November 04, 2015
After hitting a four year low last month, fixed rate demand has fallen further still.
According to the latest national home loan approval data from Mortgage Choice, fixed rate home loans accounted for just 13.88% of all loans written throughout the month of October – down from 14.41% the month prior.
Mortgage Choice chief executive officer John Flavell said the last time demand for fixed rate products was this low was back in June 2011.
“Fixed rate demand has fallen every month for the last four months in a row,” he said.
“We had expected to see a slight lift in demand for fixed rate products last month, after all of the majors decided to increase the interest rates on their suite of variable owner occupied and investor products.
“That said, while the majors all raised their rates in October, most of the higher rates won't come into effect until November 20. When this happens, we might start to see more property buyers opting for fixed rate products.”
Across the country, demand for fixed rate home loans was once again weakest in Victoria, where this type of product accounted for just 8.65% of all loans written.
Queensland and South Australia were not far behind, with fixed rate home loans accounting for 12.36% and 12.76% respectively.
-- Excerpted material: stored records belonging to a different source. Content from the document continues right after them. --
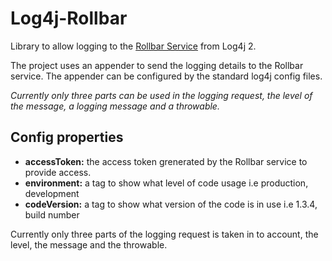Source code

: # Log4j-Rollbar

Library to allow logging to the [Rollbar Service](https://rollbar.com/) from Log4j 2.

The project uses an appender to send the logging details to the Rollbar service. The appender can be configured by the standard log4j config files.

_Currently only three parts can be used in the logging request, the level of the message, a logging message and a throwable._

## Config properties

* **accessToken:** the access token grenerated by the Rollbar service to provide access.
* **environment:** a tag to show what level of code usage i.e production, development
* **codeVersion:** a tag to show what version of the code is in use i.e 1.3.4, build number


Currently only three parts of the logging request is taken in to account, the level, the message and the throwable.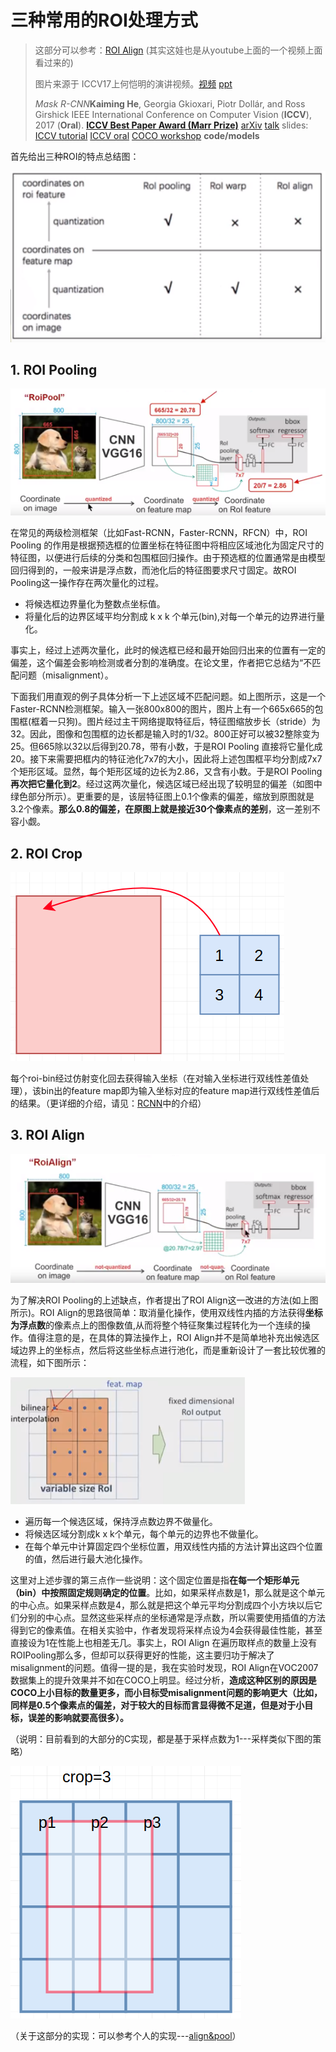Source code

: # 三种常用的ROI处理方式

> 这部分可以参考：[ROI Align](http://blog.leanote.com/post/afanti.deng@gmail.com/b5f4f526490b) (其实这娃也是从youtube上面的一个视频上面看过来的) 
>
> 图片来源于 ICCV17上何恺明的演讲视频。[视频](https://www.youtube.com/watch?v=g7z4mkfRjI4) [ppt](http://kaiminghe.com/iccv17maskrcnn/maskrcnn_iccv2017_oral_kaiminghe.pdf)
>
> *Mask R-CNN***Kaiming He**, Georgia Gkioxari, Piotr Dollár, and Ross Girshick
> IEEE International Conference on Computer Vision (**ICCV**), 2017 (**Oral**). [**ICCV Best Paper Award (Marr Prize)**](https://www.computer.org/web/tcpami/iccv-best-paper-award)
> [arXiv](https://arxiv.org/abs/1703.06870)   [talk](https://www.youtube.com/watch?v=g7z4mkfRjI4)   slides: [ICCV tutorial](http://kaiminghe.com/iccv17tutorial/maskrcnn_iccv2017_tutorial_kaiminghe.pdf)  [ICCV oral](http://kaiminghe.com/iccv17maskrcnn/maskrcnn_iccv2017_oral_kaiminghe.pdf)  [COCO workshop](http://presentations.cocodataset.org/COCO17-Detect-MaskRCNN.pptx)   **code/models**

首先给出三种ROI的特点总结图：

![](png/compare.png)

## 1. ROI Pooling

![OIPoo](png/ROIPool.png)

在常见的两级检测框架（比如Fast-RCNN，Faster-RCNN，RFCN）中，ROI Pooling 的作用是根据预选框的位置坐标在特征图中将相应区域池化为固定尺寸的特征图，以便进行后续的分类和包围框回归操作。由于预选框的位置通常是由模型回归得到的，一般来讲是浮点数，而池化后的特征图要求尺寸固定。故ROI Pooling这一操作存在两次量化的过程。

- 将候选框边界量化为整数点坐标值。
- 将量化后的边界区域平均分割成 k x k 个单元(bin),对每一个单元的边界进行量化。

事实上，经过上述两次量化，此时的候选框已经和最开始回归出来的位置有一定的偏差，这个偏差会影响检测或者分割的准确度。在论文里，作者把它总结为“不匹配问题（misalignment）。

下面我们用直观的例子具体分析一下上述区域不匹配问题。如上图所示，这是一个Faster-RCNN检测框架。输入一张800x800的图片，图片上有一个665x665的包围框(框着一只狗)。图片经过主干网络提取特征后，特征图缩放步长（stride）为32。因此，图像和包围框的边长都是输入时的1/32。800正好可以被32整除变为25。但665除以32以后得到20.78，带有小数，于是ROI Pooling 直接将它量化成20。接下来需要把框内的特征池化7x7的大小，因此将上述包围框平均分割成7x7个矩形区域。显然，每个矩形区域的边长为2.86，又含有小数。于是ROI Pooling **再次把它量化到2**。经过这两次量化，候选区域已经出现了较明显的偏差（如图中绿色部分所示）。更重要的是，该层特征图上0.1个像素的偏差，缩放到原图就是3.2个像素。**那么0.8的偏差，在原图上就是接近30个像素点的差别**，这一差别不容小觑。

## 2. ROI Crop

![](png/roicrop.png)

每个roi-bin经过仿射变化回去获得输入坐标（在对输入坐标进行双线性差值处理），该bin出的feature map即为输入坐标对应的feature map进行双线性差值后的结果。（更详细的介绍，请见：[RCNN](https://github.com/AceCoooool/Job-notebook/blob/master/detection/rcnn/RCNN.md)中的介绍）

## 3. ROI Align

![oialig](png/roialign.png)

为了解决ROI Pooling的上述缺点，作者提出了ROI Align这一改进的方法(如上图所示)。ROI Align的思路很简单：取消量化操作，使用双线性内插的方法获得**坐标为浮点数**的像素点上的图像数值,从而将整个特征聚集过程转化为一个连续的操作。值得注意的是，在具体的算法操作上，ROI Align并不是简单地补充出候选区域边界上的坐标点，然后将这些坐标点进行池化，而是重新设计了一套比较优雅的流程，如下图所示：

![lig](png/align.png)

- 遍历每一个候选区域，保持浮点数边界不做量化。
- 将候选区域分割成k x k个单元，每个单元的边界也不做量化。
- 在每个单元中计算固定四个坐标位置，用双线性内插的方法计算出这四个位置的值，然后进行最大池化操作。

这里对上述步骤的第三点作一些说明：这个固定位置是指**在每一个矩形单元（bin）中按照固定规则确定的位置**。比如，如果采样点数是1，那么就是这个单元的中心点。如果采样点数是4，那么就是把这个单元平均分割成四个小方块以后它们分别的中心点。显然这些采样点的坐标通常是浮点数，所以需要使用插值的方法得到它的像素值。在相关实验中，作者发现将采样点设为4会获得最佳性能，甚至直接设为1在性能上也相差无几。事实上，ROI Align 在遍历取样点的数量上没有ROIPooling那么多，但却可以获得更好的性能，这主要归功于解决了misalignment的问题。值得一提的是，我在实验时发现，ROI Align在VOC2007数据集上的提升效果并不如在COCO上明显。经过分析，**造成这种区别的原因是COCO上小目标的数量更多，而小目标受misalignment问题的影响更大（比如，同样是0.5个像素点的偏差，对于较大的目标而言显得微不足道，但是对于小目标，误差的影响就要高很多）。**

（说明：目前看到的大部分的C实现，都是基于采样点数为1---采样类似下图的策略）

![](png/temp.png)

（关于这部分的实现：可以参考个人的实现---[align&pool](https://github.com/AceCoooool/RoIAlign-RoIPool-pytorch)）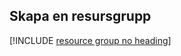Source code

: ## <a name="create-a-resource-group"></a>Skapa en resursgrupp

[!INCLUDE [resource group no heading](app-service-web-create-resource-group-no-h-scus.md)]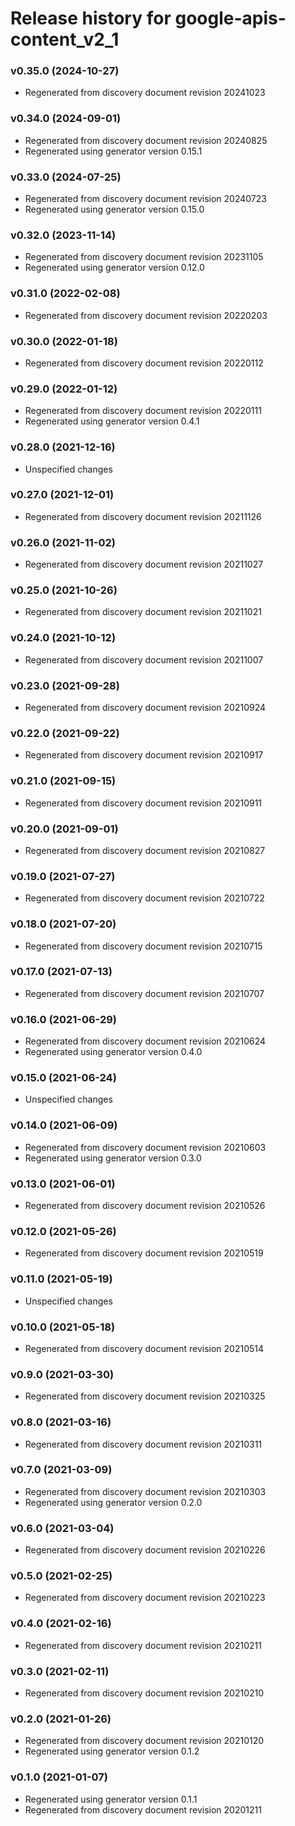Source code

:# Release history for google-apis-content_v2_1

### v0.35.0 (2024-10-27)

* Regenerated from discovery document revision 20241023

### v0.34.0 (2024-09-01)

* Regenerated from discovery document revision 20240825
* Regenerated using generator version 0.15.1

### v0.33.0 (2024-07-25)

* Regenerated from discovery document revision 20240723
* Regenerated using generator version 0.15.0

### v0.32.0 (2023-11-14)

* Regenerated from discovery document revision 20231105
* Regenerated using generator version 0.12.0

### v0.31.0 (2022-02-08)

* Regenerated from discovery document revision 20220203

### v0.30.0 (2022-01-18)

* Regenerated from discovery document revision 20220112

### v0.29.0 (2022-01-12)

* Regenerated from discovery document revision 20220111
* Regenerated using generator version 0.4.1

### v0.28.0 (2021-12-16)

* Unspecified changes

### v0.27.0 (2021-12-01)

* Regenerated from discovery document revision 20211126

### v0.26.0 (2021-11-02)

* Regenerated from discovery document revision 20211027

### v0.25.0 (2021-10-26)

* Regenerated from discovery document revision 20211021

### v0.24.0 (2021-10-12)

* Regenerated from discovery document revision 20211007

### v0.23.0 (2021-09-28)

* Regenerated from discovery document revision 20210924

### v0.22.0 (2021-09-22)

* Regenerated from discovery document revision 20210917

### v0.21.0 (2021-09-15)

* Regenerated from discovery document revision 20210911

### v0.20.0 (2021-09-01)

* Regenerated from discovery document revision 20210827

### v0.19.0 (2021-07-27)

* Regenerated from discovery document revision 20210722

### v0.18.0 (2021-07-20)

* Regenerated from discovery document revision 20210715

### v0.17.0 (2021-07-13)

* Regenerated from discovery document revision 20210707

### v0.16.0 (2021-06-29)

* Regenerated from discovery document revision 20210624
* Regenerated using generator version 0.4.0

### v0.15.0 (2021-06-24)

* Unspecified changes

### v0.14.0 (2021-06-09)

* Regenerated from discovery document revision 20210603
* Regenerated using generator version 0.3.0

### v0.13.0 (2021-06-01)

* Regenerated from discovery document revision 20210526

### v0.12.0 (2021-05-26)

* Regenerated from discovery document revision 20210519

### v0.11.0 (2021-05-19)

* Unspecified changes

### v0.10.0 (2021-05-18)

* Regenerated from discovery document revision 20210514

### v0.9.0 (2021-03-30)

* Regenerated from discovery document revision 20210325

### v0.8.0 (2021-03-16)

* Regenerated from discovery document revision 20210311

### v0.7.0 (2021-03-09)

* Regenerated from discovery document revision 20210303
* Regenerated using generator version 0.2.0

### v0.6.0 (2021-03-04)

* Regenerated from discovery document revision 20210226

### v0.5.0 (2021-02-25)

* Regenerated from discovery document revision 20210223

### v0.4.0 (2021-02-16)

* Regenerated from discovery document revision 20210211

### v0.3.0 (2021-02-11)

* Regenerated from discovery document revision 20210210

### v0.2.0 (2021-01-26)

* Regenerated from discovery document revision 20210120
* Regenerated using generator version 0.1.2

### v0.1.0 (2021-01-07)

* Regenerated using generator version 0.1.1
* Regenerated from discovery document revision 20201211

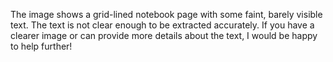 The image shows a grid-lined notebook page with some faint, barely visible text. The text is not clear enough to be extracted accurately. If you have a clearer image or can provide more details about the text, I would be happy to help further!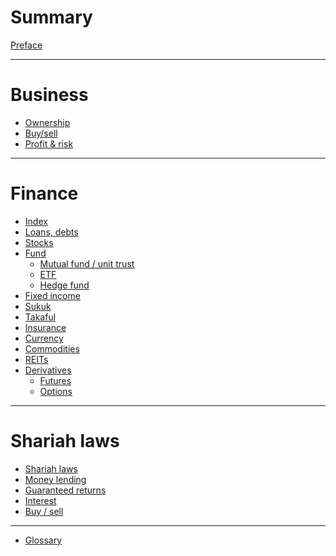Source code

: # Summary

[Preface](./SUMMARY.md)

---

# Business

- [Ownership]()
- [Buy/sell]()
- [Profit & risk]()

---

# Finance

- [Index](./finance/index.md)
- [Loans, debts]()
- [Stocks](./finance/stocks.md)
- [Fund](./finance/fund.md)
    - [Mutual fund / unit trust](./finance/unit-trust.md)
    - [ETF](./finance/etf.md)
    - [Hedge fund]()
- [Fixed income](./finance/fixed-income.md)
- [Sukuk]()
- [Takaful]()
- [Insurance]()
- [Currency]()
- [Commodities]()
- [REITs]()
- [Derivatives]()
  - [Futures](./finance/derivatives/futures.md)
  - [Options]()

---

# Shariah laws

- [Shariah laws](./shariah-laws.md)
- [Money lending](./money-lending.md)
- [Guaranteed returns](./shariah-laws/guaranteed-returns.md)
- [Interest](./shariah-laws/interest.md)
- [Buy / sell](./shariah-laws/buy-sell.md)

---

- [Glossary](./glossary.md)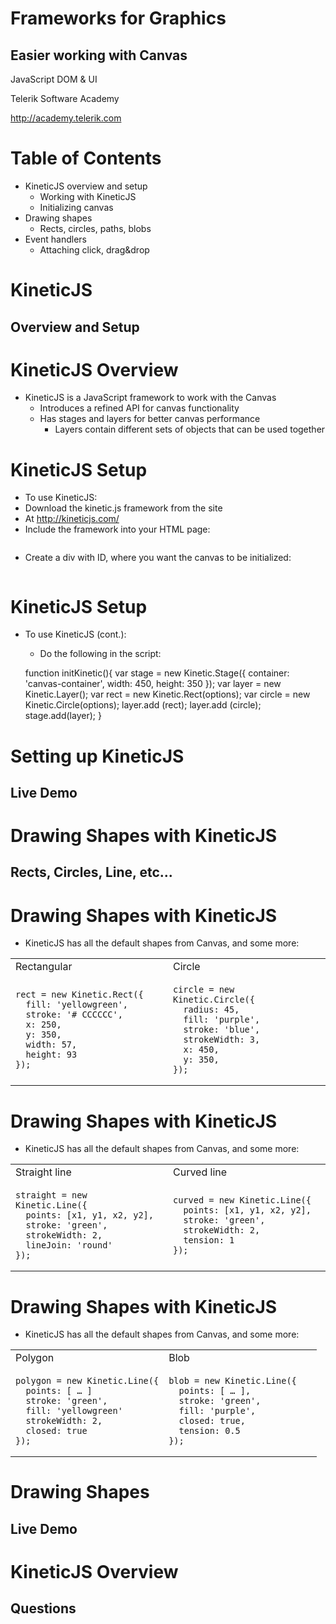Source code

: <!-- section start -->
<!-- attr: { hasScriptWrapper:true, id:"title" class:"slide-title" } -->
<h1>Frameworks for Graphics</h1>
<h2>Easier working with Canvas</h2>
<aside class="signature">
    <p class="signature-course">JavaScript DOM & UI</p>
    <p class="signature-initiative">Telerik Software Academy</p>
    <a href="http://academy.telerik.com" class="signature-link">http://academy.telerik.com</a>
</aside>

<!-- Table of Contents -->
<!-- attr: { hasScriptWrapper:true, id:"table-of-contents" data-markdown style:"font-size:40px" } -->
# Table of Contents
- KineticJS overview and setup
    - Working with KineticJS
    - Initializing canvas
- Drawing shapes
    - Rects, circles, paths, blobs
- Event handlers
    - Attaching click, drag&drop

<!-- SVG Overview -->
<!-- section start -->
<!-- attr: { hasScriptWrapper:true, id:"svg-overview" class:"slide-section" } -->
# KineticJS
## Overview and Setup

<!-- attr: { hasScriptWrapper:true } -->
# KineticJS Overview
- KineticJS is a JavaScript framework to work with the Canvas
    - Introduces a refined API for canvas functionality
    - Has stages and layers for better canvas performance
        - Layers contain different sets of objects that can be used together

<!-- attr: { hasScriptWrapper:true, style:"font-size: 45px" } -->
<h1>KineticJS Setup</h1>
<ul>
    <li>To use KineticJS:</li>
    <li>Download the kinetic.js framework from the site</li>
    <li>At <a href="http://kineticjs.com/" title="http://kineticjs.com/">http://kineticjs.com/</a></li>
    <li>Include the framework into your HTML page:</li>
</ul>
<pre><code><script src="scripts/…/kinetic-vX.X.X.js"></script></code></pre>
<ul>
    <li>Create a div with ID, where you want the canvas to be initialized:</li>
</ul>
<pre><code><div id="canvas-container"></div></code></pre>

<!-- attr: { hasScriptWrapper:true } -->
# KineticJS Setup
- To use KineticJS (cont.):
    - Do the following in the script:

    function initKinetic(){
        var stage = new Kinetic.Stage({
          container: 'canvas-container',
          width: 450,
          height: 350
        });
        var layer = new Kinetic.Layer();
        var rect = new Kinetic.Rect(options);
        var circle = new Kinetic.Circle(options);
        layer.add (rect);
        layer.add (circle);
        stage.add(layer);
    }

<!-- attr: { hasScriptWrapper:true, class:"slide-section" } -->
# Setting up KineticJS
## Live Demo

<!-- Drawing shapes -->
<!-- section start -->
<!-- attr: { hasScriptWrapper:true, class:"slide-section" id:"drawing-shapes" } -->
# Drawing Shapes with KineticJS
## Rects, Circles, Line, etc...

<!-- attr: { hasScriptWrapper:true } -->
<h1>Drawing Shapes with KineticJS</h1>
<ul>
    <li>KineticJS has all the default shapes from Canvas, and some more:</li>
</ul>
<table>
    <tr>
        <td style="border: none; width: 50%">Rectangular</td>
        <td  style="border: none; width: 50%">Circle</td>
    </tr>
    <tr>
        <td>
            <pre><code>rect = new Kinetic.Rect({
  fill: 'yellowgreen',
  stroke: '# CCCCCC',
  x: 250,
  y: 350,
  width: 57,
  height: 93
});</code></pre>
                </td>
                <td>
                    <pre><code>circle = new Kinetic.Circle({
  radius: 45,
  fill: 'purple',
  stroke: 'blue',
  strokeWidth: 3,
  x: 450,
  y: 350,
});</code></pre>
                </td>
            </tr>
        </table>

<!-- attr: { hasScriptWrapper:true } -->
<h1>Drawing Shapes with KineticJS</h1>
<ul>
    <li>KineticJS has all the default shapes from Canvas, and some more:</li>
</ul>
<table>
    <tr>
        <td style="border: none; width: 50%">Straight line</td>
        <td  style="border: none; width: 50%">Curved line</td>
    </tr>
    <tr>
        <td>
            <pre><code>straight = new Kinetic.Line({
  points: [x1, y1, x2, y2],
  stroke: 'green',
  strokeWidth: 2,
  lineJoin: 'round'
});</code></pre>
                </td>
                <td>
                    <pre><code>curved = new Kinetic.Line({
  points: [x1, y1, x2, y2],
  stroke: 'green',
  strokeWidth: 2,
  tension: 1
});</code></pre>
                </td>
            </tr>
        </table>

<!-- attr: { hasScriptWrapper:true } -->
<h1>Drawing Shapes with KineticJS</h1>
<ul>
    <li>KineticJS has all the default shapes from Canvas, and some more:</li>
</ul>
<table>
    <tr>
        <td style="border: none; width: 50%">Polygon</td>
        <td  style="border: none; width: 50%">Blob</td>
    </tr>
    <tr>
        <td>
            <pre><code>polygon = new Kinetic.Line({
  points: [ … ]
  stroke: 'green',
  fill: 'yellowgreen'
  strokeWidth: 2,
  closed: true
});</code></pre>
                </td>
                <td>
                    <pre><code>blob = new Kinetic.Line({
  points: [ … ],
  stroke: 'green',
  fill: 'purple',
  closed: true,
  tension: 0.5
});</code></pre>
                </td>
            </tr>
        </table>

<!-- attr: { hasScriptWrapper:true, class:"slide-section" } -->
# Drawing Shapes
## Live Demo

<!-- section start -->
<!-- attr: { hasScriptWrapper:true, class:"slide-questions" id:"questions" } -->
# KineticJS Overview
## Questions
At the other end of the spectrum, fixed rate demand was strongest in New South Wales, with this type of product accounting for 17.31% of all loans written.
Of the variable rate loans on offer, ongoing discount products once again proved the most popular with borrowers, with this type of product making up 52.80% of all loans written in October.
“Even though all of the majors have recently lifted their variable interest rates, the mortgage market continues to be very competitive,” Mr Flavell said.
“Lenders are still actively competing for market share through low rates, which opens up a great opportunity for potential and existing home owners who are in the market for a sharp deal.”